It’s a Thursday night, and Belmont students gather in the Massey Conference room with popcorn to watch the film “Hidden Figures.” The main characters of the film are like the students who view the film, talented and intelligent females pursuing careers in STEM.
Lucky for them, Belmont’s Women in Science club is there to support these aspiring scientists.
The club, open to all women pursuing a degree in STEM, healthcare or audio engineering, screened the film and featured a talk from from Dr. Krista McBride, the club’s adviser and an associate professor in the Department of Physics
McBride spoke about her own experience with gender bias in the field of physics, and how it’s led to her to support of club of young women like herself.

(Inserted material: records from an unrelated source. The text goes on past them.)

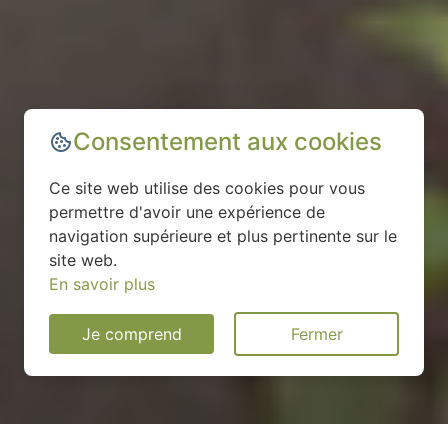
Consentement aux cookies
Ce site web utilise des cookies pour vous
permettre d'avoir une expérience de
navigation supérieure et plus pertinente sur le
site web.
En savoir plus
Je comprend
Fermer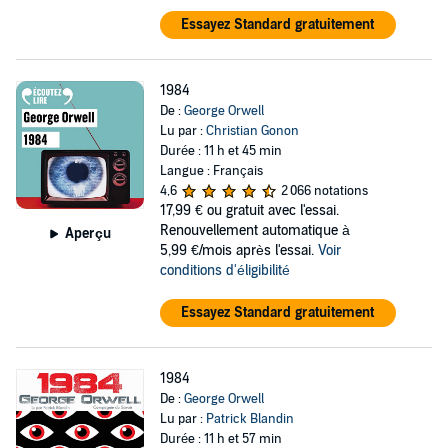
Essayez Standard gratuitement
1984
De :
George Orwell
Lu par :
Christian Gonon
Durée : 11 h et 45 min
Langue : Français
4,6
2 066 notations
17,99 €
ou gratuit avec l'essai.
Renouvellement automatique à
Aperçu
5,99 €/mois après l'essai.
Voir
conditions d'éligibilité
Essayez Standard gratuitement
1984
De :
George Orwell
Lu par :
Patrick Blandin
Durée : 11 h et 57 min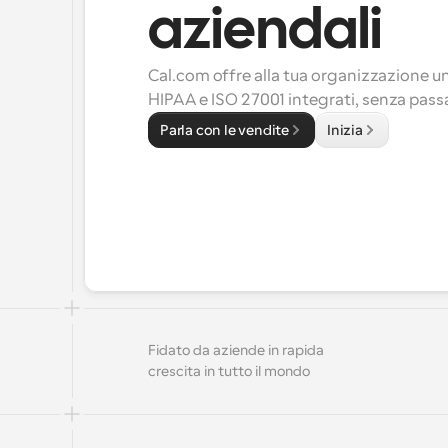
aziendali
Cal.com offre alla tua organizzazione u
HIPAA e ISO 27001 integrati, senza pass
Parla con le vendite
Inizia
Fidato da aziende in rapida 
crescita in tutto il mondo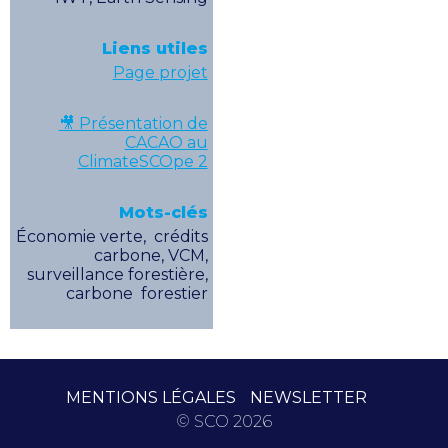
Liens utiles
Page projet
🎥
Présentation de
CACAO au
ClimateSCOpe 2
Mots-clés
Économie verte, crédits
carbone, VCM,
surveillance forestière,
carbone forestier
MENTIONS LÉGALES
NEWSLETTER
© SCO 2026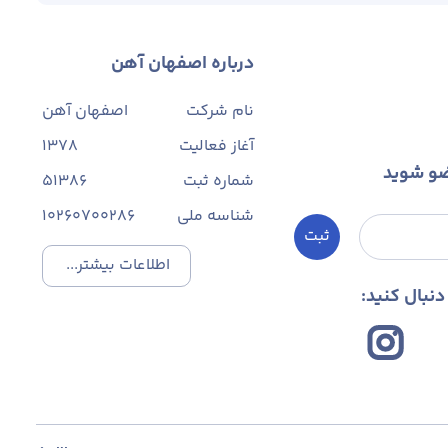
درباره اصفهان آهن
نام شرکت
اصفهان آهن
آغاز فعالیت
1378
ضو شوید
شماره ثبت
۵۱۳۸۶
شناسه ملی
10260700286
ثبت
اطلاعات بیشتر...
نبال کنید: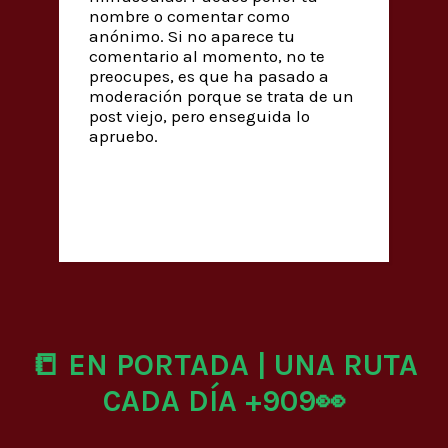
nombre o comentar como
anónimo. Si no aparece tu
comentario al momento, no te
preocupes, es que ha pasado a
moderación porque se trata de un
post viejo, pero enseguida lo
apruebo.
📒 EN PORTADA | UNA RUTA
CADA DÍA +909👀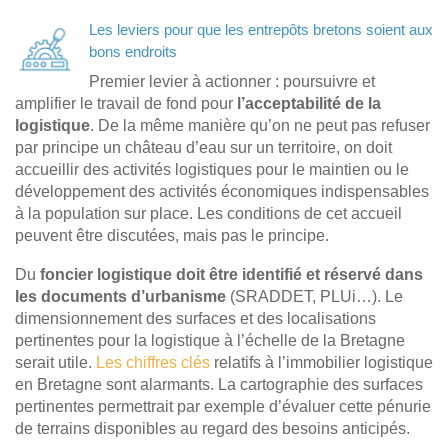
Les leviers pour que les entrepôts bretons soient aux
bons endroits
Premier levier à actionner : poursuivre et
amplifier le travail de fond pour
l’acceptabilité de la
logistique
. De la même manière qu’on ne peut pas refuser
par principe un château d’eau sur un territoire, on doit
accueillir des activités logistiques pour le maintien ou le
développement des activités économiques indispensables
à la population sur place. Les conditions de cet accueil
peuvent être discutées, mais pas le principe.
Du
foncier logistique doit être identifié et réservé dans
les documents d’urbanisme
(SRADDET, PLUi…). Le
dimensionnement des surfaces et des localisations
pertinentes pour la logistique à l’échelle de la Bretagne
serait utile.
Les chiffres clés
relatifs à l’immobilier logistique
en Bretagne sont alarmants. La cartographie des surfaces
pertinentes permettrait par exemple d’évaluer cette pénurie
de terrains disponibles au regard des besoins anticipés.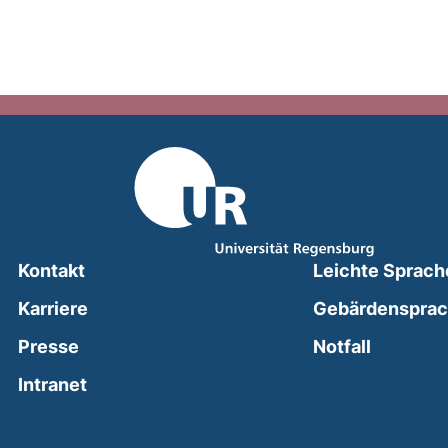
Kontakt
Leichte Sprach
Karriere
Gebärdenspra
(external
Presse
Notfall
(external link, opens in a new window)
Intranet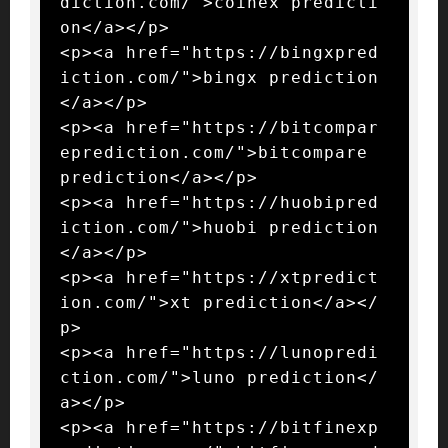
diction.com/">coinex predicti
on</a></p>

<p><a href="https://bingxpred
iction.com/">bingx prediction
</a></p>

<p><a href="https://bitcompar
eprediction.com/">bitcompare 
prediction</a></p>

<p><a href="https://huobipred
iction.com/">huobi prediction
</a></p>

<p><a href="https://xtpredict
ion.com/">xt prediction</a></
p>

<p><a href="https://lunopredi
ction.com/">luno prediction</
a></p>

<p><a href="https://bitfinexp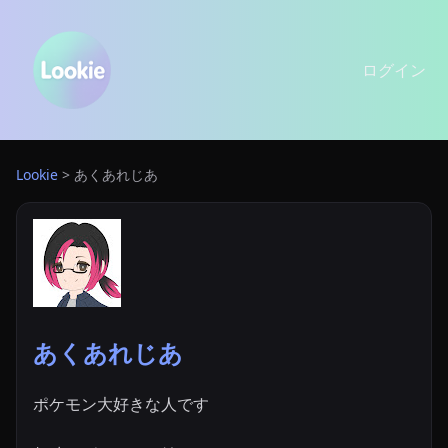
ログイン
Lookie
>
あくあれじあ
あくあれじあ
ポケモン大好きな人です
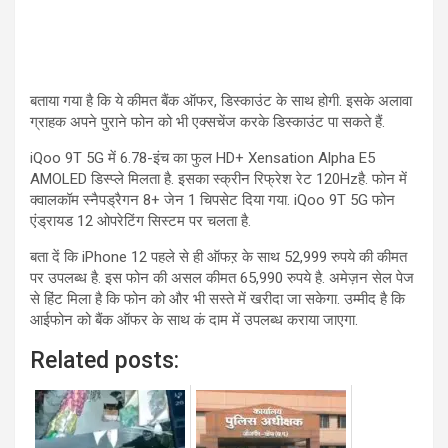
बताया गया है कि ये कीमत बैंक ऑफर, डिस्काउंट के साथ होगी. इसके अलावा
ग्राहक अपने पुराने फोन को भी एक्सचेंज करके डिस्काउंट पा सकते हैं.
iQoo 9T 5G में 6.78-इंच का फुल HD+ Xensation Alpha E5
AMOLED डिस्प्ले मिलता है. इसका स्क्रीन रिफ्रेश रेट 120Hzहै. फोन में
क्वालकॉम स्नैपड्रैगन 8+ जेन 1 चिपसेट दिया गया. iQoo 9T 5G फोन
एंड्रायड 12 ओपरेटिंग सिस्टम पर चलता है.
बता दें कि iPhone 12 पहले से ही ऑफऱ के साथ 52,999 रुपये की कीमत
पर उपलब्ध है. इस फोन की असल कीमत 65,990 रुपये है. अमेज़न सेल पेज
से हिंट मिला है कि फोन को और भी सस्ते में खरीदा जा सकेगा. उम्मीद है कि
आईफोन को बैंक ऑफर के साथ कं दाम में उपलब्ध कराया जाएगा.
Related posts:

“You have a lot of push, especially from the males, that we’re not good enough to do it, that they would prefer a male to do this role and to converse with, as opposed to a female,” McBride said.
Jennifer King, a junior neuroscience major, has been involved in the club since it was founded three years ago and is now serving her first year as president.
“I love the idea of having a community for the women in STEM,” said King. “There are a lot of wonderful organizations at Belmont that do career development, career advancing and professional talks at Belmont, but there wasn’t a community for women to encourage each other, especially in the sciences.”
They have other events in the works for this year, including ice cream and pumpkin carving socials as well as holding a professional panel of females in STEM and healthcare.
“It’s important to have a community that can encourage your dreams and talk realistically about what is to be a woman in science,” said King.